Exponential mixing of frame flows for three dimensional manifolds of quarter-pinched negative curvature

TL;DR

This paper proves exponential mixing of the frame flow on certain negatively curved 3D manifolds, extending to torus extensions of Anosov flows, using a Young tower model and Dolgopyat estimates.

Contribution

It establishes exponential mixing for frame flows on 3D quarter-pinched negatively curved manifolds and extends results to specific torus extensions of Anosov flows.

Findings

Exponential mixing of frame flow on the specified manifolds.

Extension of mixing results to certain torus extensions of Anosov flows.
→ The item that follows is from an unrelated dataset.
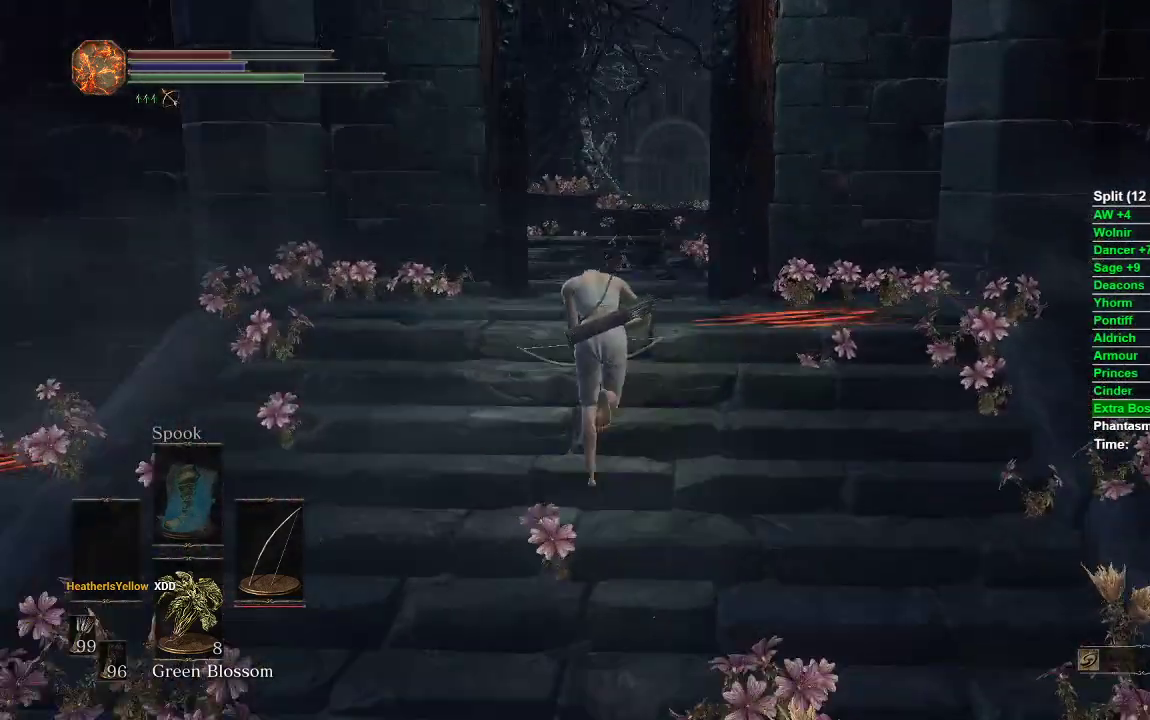
{"buttons": ["B"], "left_stick": "up", "right_stick": "center", "events": [[50, "right_stick", "center"]]}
Application of Young tower models and Dolgopyat estimates to prove mixing.

Abstract

For a compact three-dimensional smooth Riemannian manifold of strictly 1/4-pinched negative sectional curvature, we establish exponential mixing of the frame flow with respect to the normalized volume. More generally this result extends to a class of torus extensions of Anosov flows, subject to assumptions on the Brin transitivity group and the smoothness of the stable subbundle. Our approach is based on a simplified dynamical model for studying the extension flow, constructed via a Young tower of the underlying Anosov flow. Exponential mixing is then obtained through a strengthened Dolgopyat type estimate on the corresponding transfer operators.